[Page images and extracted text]
***
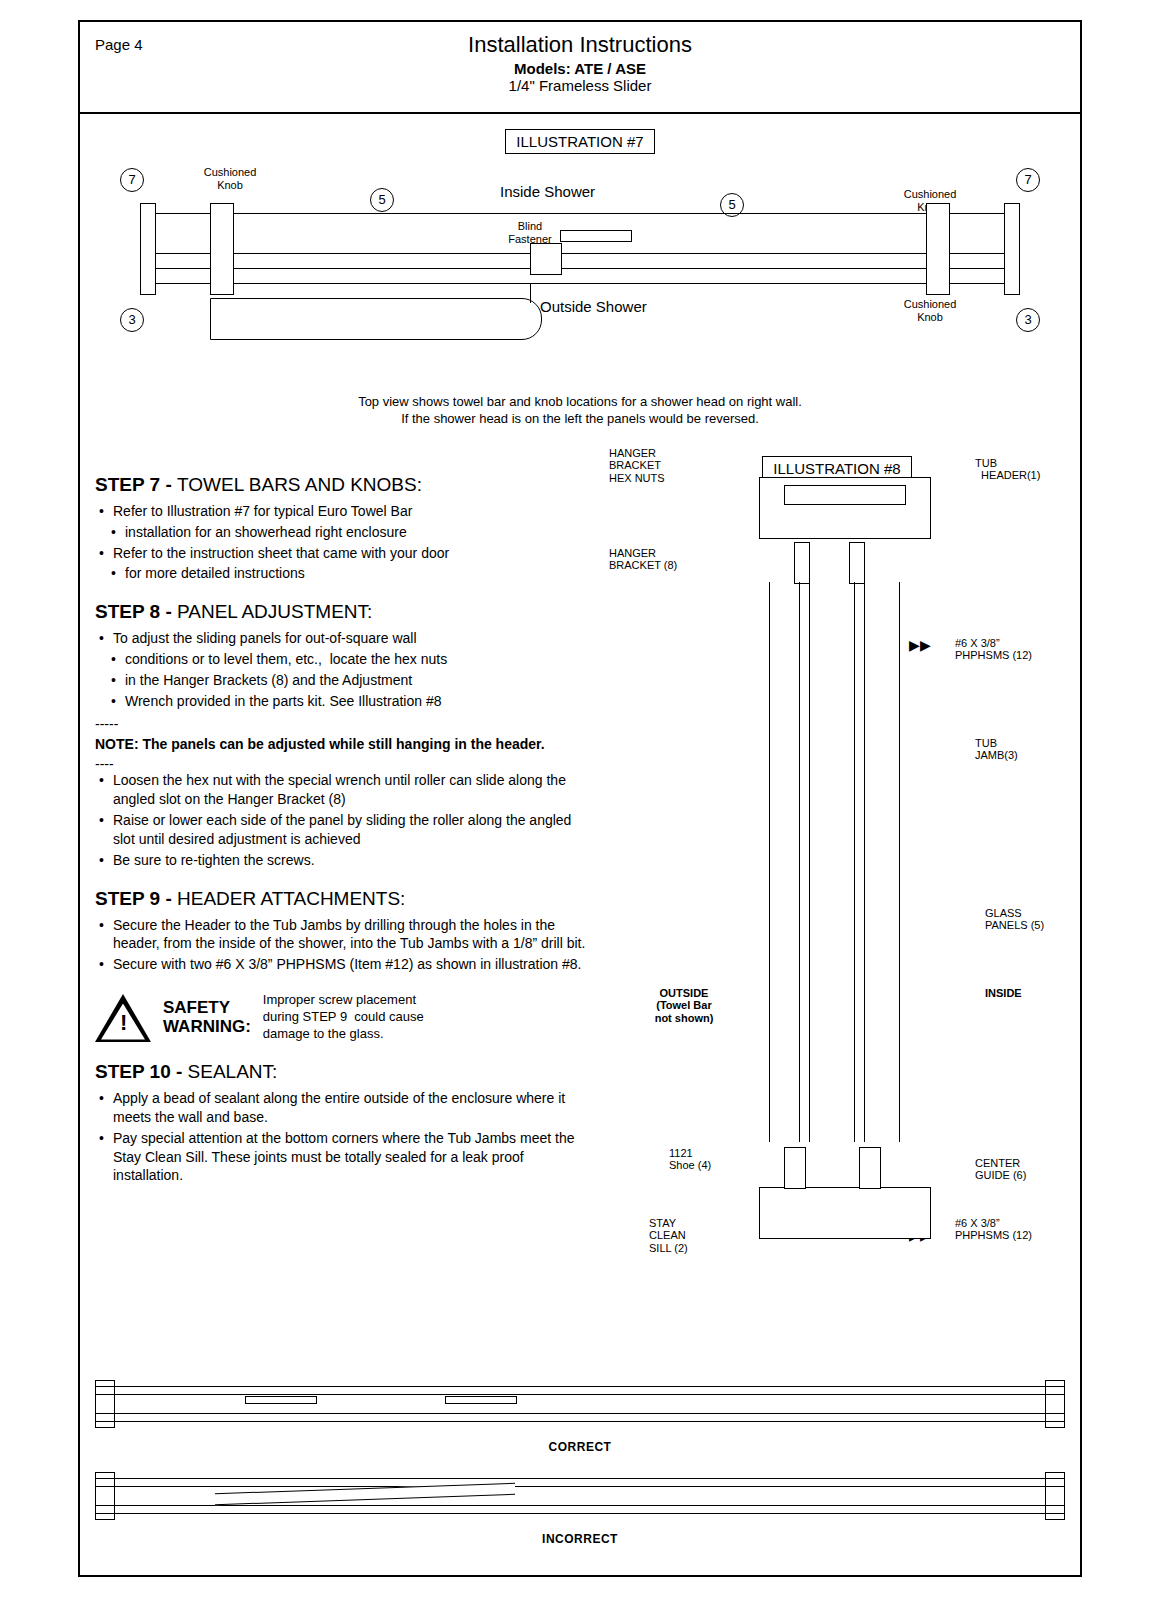Page 4
Installation Instructions
Models: ATE / ASE
1/4" Frameless Slider
ILLUSTRATION #7
7 3 7 3 5 5 2 Cushioned
Knob Cushioned
Knob Cushioned
Knob Blind
Fastener Towel
Bar Inside Shower Outside Shower
Top view shows towel bar and knob locations for a shower head on right wall.
If the shower head is on the left the panels would be reversed.
STEP 7 - TOWEL BARS AND KNOBS:
Refer to Illustration #7 for typical Euro Towel Bar
installation for an showerhead right enclosure
Refer to the instruction sheet that came with your door
for more detailed instructions
STEP 8 - PANEL ADJUSTMENT:
To adjust the sliding panels for out-of-square wall
conditions or to level them, etc., locate the hex nuts
in the Hanger Brackets (8) and the Adjustment
Wrench provided in the parts kit. See Illustration #8
-----
NOTE: The panels can be adjusted while still hanging in the header.
----
Loosen the hex nut with the special wrench until roller can slide along the angled slot on the Hanger Bracket (8)
Raise or lower each side of the panel by sliding the roller along the angled slot until desired adjustment is achieved
Be sure to re-tighten the screws.
STEP 9 - HEADER ATTACHMENTS:
Secure the Header to the Tub Jambs by drilling through the holes in the header, from the inside of the shower, into the Tub Jambs with a 1/8” drill bit.
Secure with two #6 X 3/8” PHPHSMS (Item #12) as shown in illustration #8.
!
SAFETY
WARNING:
Improper screw placement
during STEP 9 could cause
damage to the glass.
STEP 10 - SEALANT:
Apply a bead of sealant along the entire outside of the enclosure where it meets the wall and base.
Pay special attention at the bottom corners where the Tub Jambs meet the Stay Clean Sill. These joints must be totally sealed for a leak proof installation.
ILLUSTRATION #8
HANGER
BRACKET
HEX NUTS HANGER
BRACKET (8) OUTSIDE
(Towel Bar
not shown) 1121
Shoe (4) STAY
CLEAN
SILL (2) TUB
HEADER(1) #6 X 3/8”
PHPHSMS (12) TUB
JAMB(3) GLASS
PANELS (5) INSIDE CENTER
GUIDE (6) #6 X 3/8”
PHPHSMS (12)
▶▶ ▶▶
CORRECT
INCORRECT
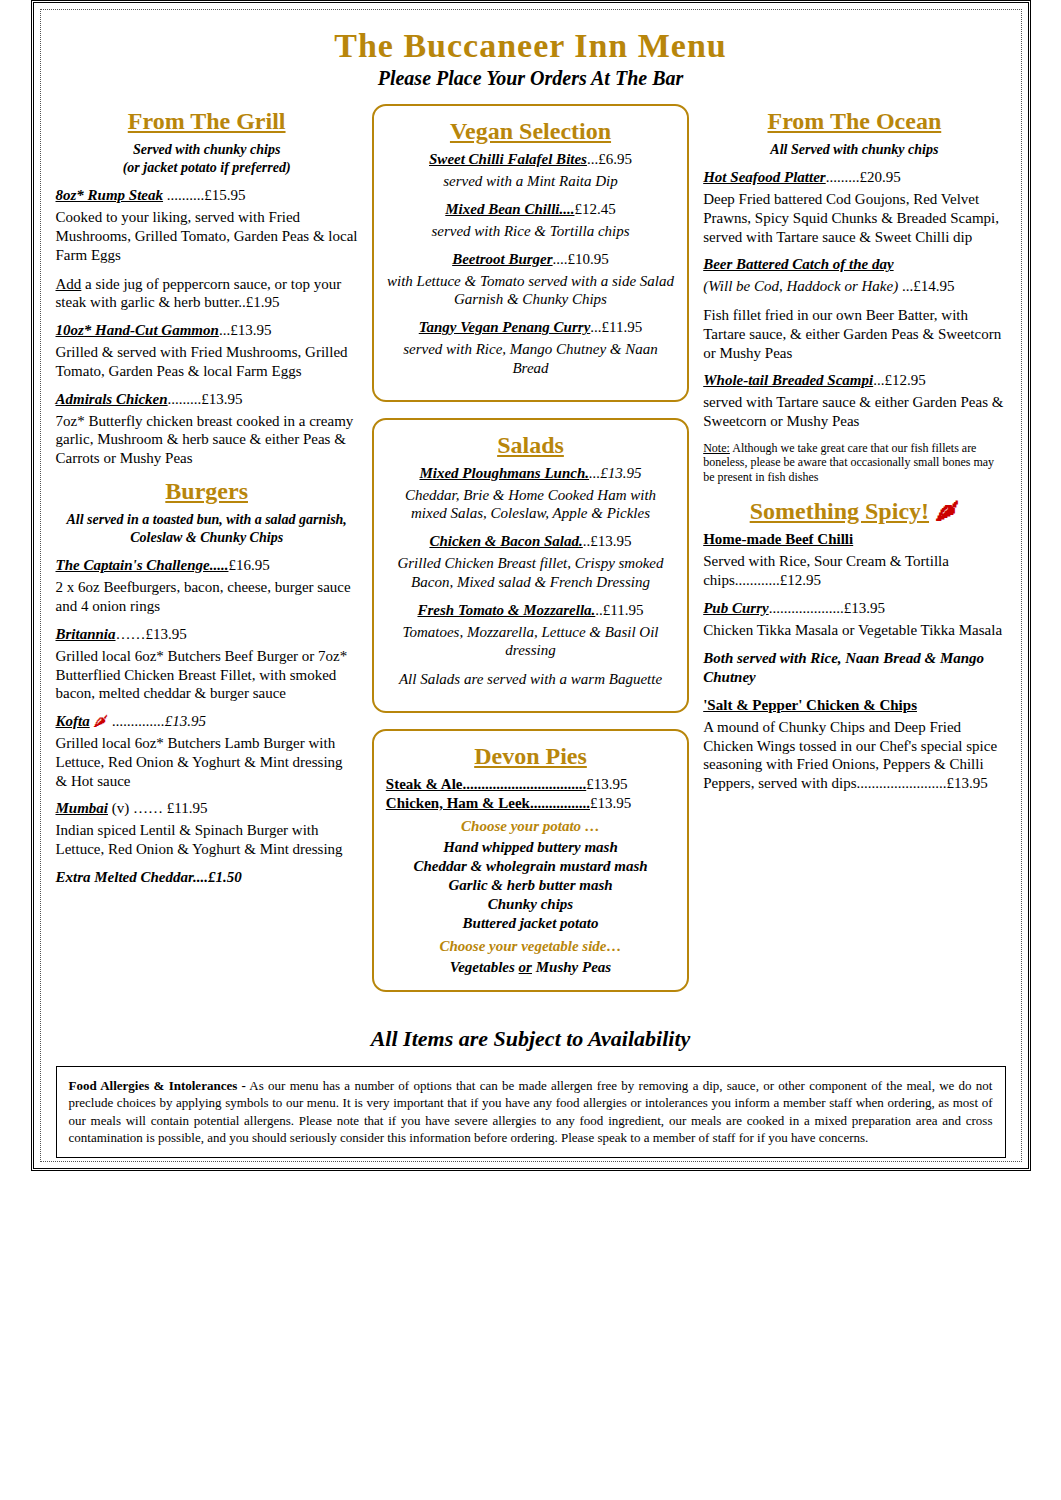The Buccaneer Inn Menu
Please Place Your Orders At The Bar
From The Grill
Served with chunky chips
(or jacket potato if preferred)
8oz* Rump Steak ..........£15.95
Cooked to your liking, served with Fried Mushrooms, Grilled Tomato, Garden Peas & local Farm Eggs
Add a side jug of peppercorn sauce, or top your steak with garlic & herb butter..£1.95
10oz* Hand-Cut Gammon...£13.95
Grilled & served with Fried Mushrooms, Grilled Tomato, Garden Peas & local Farm Eggs
Admirals Chicken.........£13.95
7oz* Butterfly chicken breast cooked in a creamy garlic, Mushroom & herb sauce & either Peas & Carrots or Mushy Peas
Burgers
All served in a toasted bun, with a salad garnish, Coleslaw & Chunky Chips
The Captain's Challenge.....£16.95
2 x 6oz Beefburgers, bacon, cheese, burger sauce and 4 onion rings
Britannia……£13.95
Grilled local 6oz* Butchers Beef Burger or 7oz* Butterflied Chicken Breast Fillet, with smoked bacon, melted cheddar & burger sauce
Kofta 🌶 ..............£13.95
Grilled local 6oz* Butchers Lamb Burger with Lettuce, Red Onion & Yoghurt & Mint dressing & Hot sauce
Mumbai (v) …… £11.95
Indian spiced Lentil & Spinach Burger with Lettuce, Red Onion & Yoghurt & Mint dressing
Extra Melted Cheddar....£1.50
Vegan Selection
Sweet Chilli Falafel Bites...£6.95
served with a Mint Raita Dip
Mixed Bean Chilli....£12.45
served with Rice & Tortilla chips
Beetroot Burger....£10.95
with Lettuce & Tomato served with a side Salad Garnish & Chunky Chips
Tangy Vegan Penang Curry...£11.95
served with Rice, Mango Chutney & Naan Bread
Salads
Mixed Ploughmans Lunch....£13.95
Cheddar, Brie & Home Cooked Ham with mixed Salas, Coleslaw, Apple & Pickles
Chicken & Bacon Salad...£13.95
Grilled Chicken Breast fillet, Crispy smoked Bacon, Mixed salad & French Dressing
Fresh Tomato & Mozzarella...£11.95
Tomatoes, Mozzarella, Lettuce & Basil Oil dressing
All Salads are served with a warm Baguette
Devon Pies
Steak & Ale.................................£13.95
Chicken, Ham & Leek................£13.95
Choose your potato …
Hand whipped buttery mash
Cheddar & wholegrain mustard mash
Garlic & herb butter mash
Chunky chips
Buttered jacket potato
Choose your vegetable side…
Vegetables or Mushy Peas
From The Ocean
All Served with chunky chips
Hot Seafood Platter.........£20.95
Deep Fried battered Cod Goujons, Red Velvet Prawns, Spicy Squid Chunks & Breaded Scampi, served with Tartare sauce & Sweet Chilli dip
Beer Battered Catch of the day
(Will be Cod, Haddock or Hake) ...£14.95
Fish fillet fried in our own Beer Batter, with Tartare sauce, & either Garden Peas & Sweetcorn or Mushy Peas
Whole-tail Breaded Scampi...£12.95
served with Tartare sauce & either Garden Peas & Sweetcorn or Mushy Peas
Note: Although we take great care that our fish fillets are boneless, please be aware that occasionally small bones may be present in fish dishes
Something Spicy! 🌶
Home-made Beef Chilli
Served with Rice, Sour Cream & Tortilla chips............£12.95
Pub Curry....................£13.95
Chicken Tikka Masala or Vegetable Tikka Masala
Both served with Rice, Naan Bread & Mango Chutney
'Salt & Pepper' Chicken & Chips
A mound of Chunky Chips and Deep Fried Chicken Wings tossed in our Chef's special spice seasoning with Fried Onions, Peppers & Chilli Peppers, served with dips........................£13.95
All Items are Subject to Availability
Food Allergies & Intolerances - As our menu has a number of options that can be made allergen free by removing a dip, sauce, or other component of the meal, we do not preclude choices by applying symbols to our menu. It is very important that if you have any food allergies or intolerances you inform a member staff when ordering, as most of our meals will contain potential allergens. Please note that if you have severe allergies to any food ingredient, our meals are cooked in a mixed preparation area and cross contamination is possible, and you should seriously consider this information before ordering. Please speak to a member of staff for if you have concerns.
***
> Action item
Copy all the entries word for word. Omit any pictures.

> Task output
Page 4
Installation Instructions
Models: ATE / ASE
1/4" Frameless Slider
ILLUSTRATION #7
7 3 7 3 5 5 2 Cushioned
Knob Cushioned
Knob Cushioned
Knob Blind
Fastener Towel
Bar Inside Shower Outside Shower
Top view shows towel bar and knob locations for a shower head on right wall.
If the shower head is on the left the panels would be reversed.
STEP 7 - TOWEL BARS AND KNOBS:
Refer to Illustration #7 for typical Euro Towel Bar
installation for an showerhead right enclosure
Refer to the instruction sheet that came with your door
for more detailed instructions
STEP 8 - PANEL ADJUSTMENT:
To adjust the sliding panels for out-of-square wall
conditions or to level them, etc., locate the hex nuts
in the Hanger Brackets (8) and the Adjustment
Wrench provided in the parts kit. See Illustration #8
-----
NOTE: The panels can be adjusted while still hanging in the header.
----
Loosen the hex nut with the special wrench until roller can slide along the angled slot on the Hanger Bracket (8)
Raise or lower each side of the panel by sliding the roller along the angled slot until desired adjustment is achieved
Be sure to re-tighten the screws.
STEP 9 - HEADER ATTACHMENTS:
Secure the Header to the Tub Jambs by drilling through the holes in the header, from the inside of the shower, into the Tub Jambs with a 1/8” drill bit.
Secure with two #6 X 3/8” PHPHSMS (Item #12) as shown in illustration #8.
!
SAFETY
WARNING:
Improper screw placement
during STEP 9 could cause
damage to the glass.
STEP 10 - SEALANT:
Apply a bead of sealant along the entire outside of the enclosure where it meets the wall and base.
Pay special attention at the bottom corners where the Tub Jambs meet the Stay Clean Sill. These joints must be totally sealed for a leak proof installation.
ILLUSTRATION #8
HANGER
BRACKET
HEX NUTS HANGER
BRACKET (8) OUTSIDE
(Towel Bar
not shown) 1121
Shoe (4) STAY
CLEAN
SILL (2) TUB
HEADER(1) #6 X 3/8”
PHPHSMS (12) TUB
JAMB(3) GLASS
PANELS (5) INSIDE CENTER
GUIDE (6) #6 X 3/8”
PHPHSMS (12)
▶▶ ▶▶
CORRECT
INCORRECT
The Buccaneer Inn Menu
Please Place Your Orders At The Bar
From The Grill
Served with chunky chips
(or jacket potato if preferred)
8oz* Rump Steak ..........£15.95
Cooked to your liking, served with Fried Mushrooms, Grilled Tomato, Garden Peas & local Farm Eggs
Add a side jug of peppercorn sauce, or top your steak with garlic & herb butter..£1.95
10oz* Hand-Cut Gammon...£13.95
Grilled & served with Fried Mushrooms, Grilled Tomato, Garden Peas & local Farm Eggs
Admirals Chicken.........£13.95
7oz* Butterfly chicken breast cooked in a creamy garlic, Mushroom & herb sauce & either Peas & Carrots or Mushy Peas
Burgers
All served in a toasted bun, with a salad garnish, Coleslaw & Chunky Chips
The Captain's Challenge.....£16.95
2 x 6oz Beefburgers, bacon, cheese, burger sauce and 4 onion rings
Britannia……£13.95
Grilled local 6oz* Butchers Beef Burger or 7oz* Butterflied Chicken Breast Fillet, with smoked bacon, melted cheddar & burger sauce
Kofta 🌶 ..............£13.95
Grilled local 6oz* Butchers Lamb Burger with Lettuce, Red Onion & Yoghurt & Mint dressing & Hot sauce
Mumbai (v) …… £11.95
Indian spiced Lentil & Spinach Burger with Lettuce, Red Onion & Yoghurt & Mint dressing
Extra Melted Cheddar....£1.50
Vegan Selection
Sweet Chilli Falafel Bites...£6.95
served with a Mint Raita Dip
Mixed Bean Chilli....£12.45
served with Rice & Tortilla chips
Beetroot Burger....£10.95
with Lettuce & Tomato served with a side Salad Garnish & Chunky Chips
Tangy Vegan Penang Curry...£11.95
served with Rice, Mango Chutney & Naan Bread
Salads
Mixed Ploughmans Lunch....£13.95
Cheddar, Brie & Home Cooked Ham with mixed Salas, Coleslaw, Apple & Pickles
Chicken & Bacon Salad...£13.95
Grilled Chicken Breast fillet, Crispy smoked Bacon, Mixed salad & French Dressing
Fresh Tomato & Mozzarella...£11.95
Tomatoes, Mozzarella, Lettuce & Basil Oil dressing
All Salads are served with a warm Baguette
Devon Pies
Steak & Ale.................................£13.95
Chicken, Ham & Leek................£13.95
Choose your potato …
Hand whipped buttery mash
Cheddar & wholegrain mustard mash
Garlic & herb butter mash
Chunky chips
Buttered jacket potato
Choose your vegetable side…
Vegetables or Mushy Peas
From The Ocean
All Served with chunky chips
Hot Seafood Platter.........£20.95
Deep Fried battered Cod Goujons, Red Velvet Prawns, Spicy Squid Chunks & Breaded Scampi, served with Tartare sauce & Sweet Chilli dip
Beer Battered Catch of the day
(Will be Cod, Haddock or Hake) ...£14.95
Fish fillet fried in our own Beer Batter, with Tartare sauce, & either Garden Peas & Sweetcorn or Mushy Peas
Whole-tail Breaded Scampi...£12.95
served with Tartare sauce & either Garden Peas & Sweetcorn or Mushy Peas
Note: Although we take great care that our fish fillets are boneless, please be aware that occasionally small bones may be present in fish dishes
Something Spicy! 🌶
Home-made Beef Chilli
Served with Rice, Sour Cream & Tortilla chips............£12.95
Pub Curry....................£13.95
Chicken Tikka Masala or Vegetable Tikka Masala
Both served with Rice, Naan Bread & Mango Chutney
'Salt & Pepper' Chicken & Chips
A mound of Chunky Chips and Deep Fried Chicken Wings tossed in our Chef's special spice seasoning with Fried Onions, Peppers & Chilli Peppers, served with dips........................£13.95
All Items are Subject to Availability
Food Allergies & Intolerances - As our menu has a number of options that can be made allergen free by removing a dip, sauce, or other component of the meal, we do not preclude choices by applying symbols to our menu. It is very important that if you have any food allergies or intolerances you inform a member staff when ordering, as most of our meals will contain potential allergens. Please note that if you have severe allergies to any food ingredient, our meals are cooked in a mixed preparation area and cross contamination is possible, and you should seriously consider this information before ordering. Please speak to a member of staff for if you have concerns.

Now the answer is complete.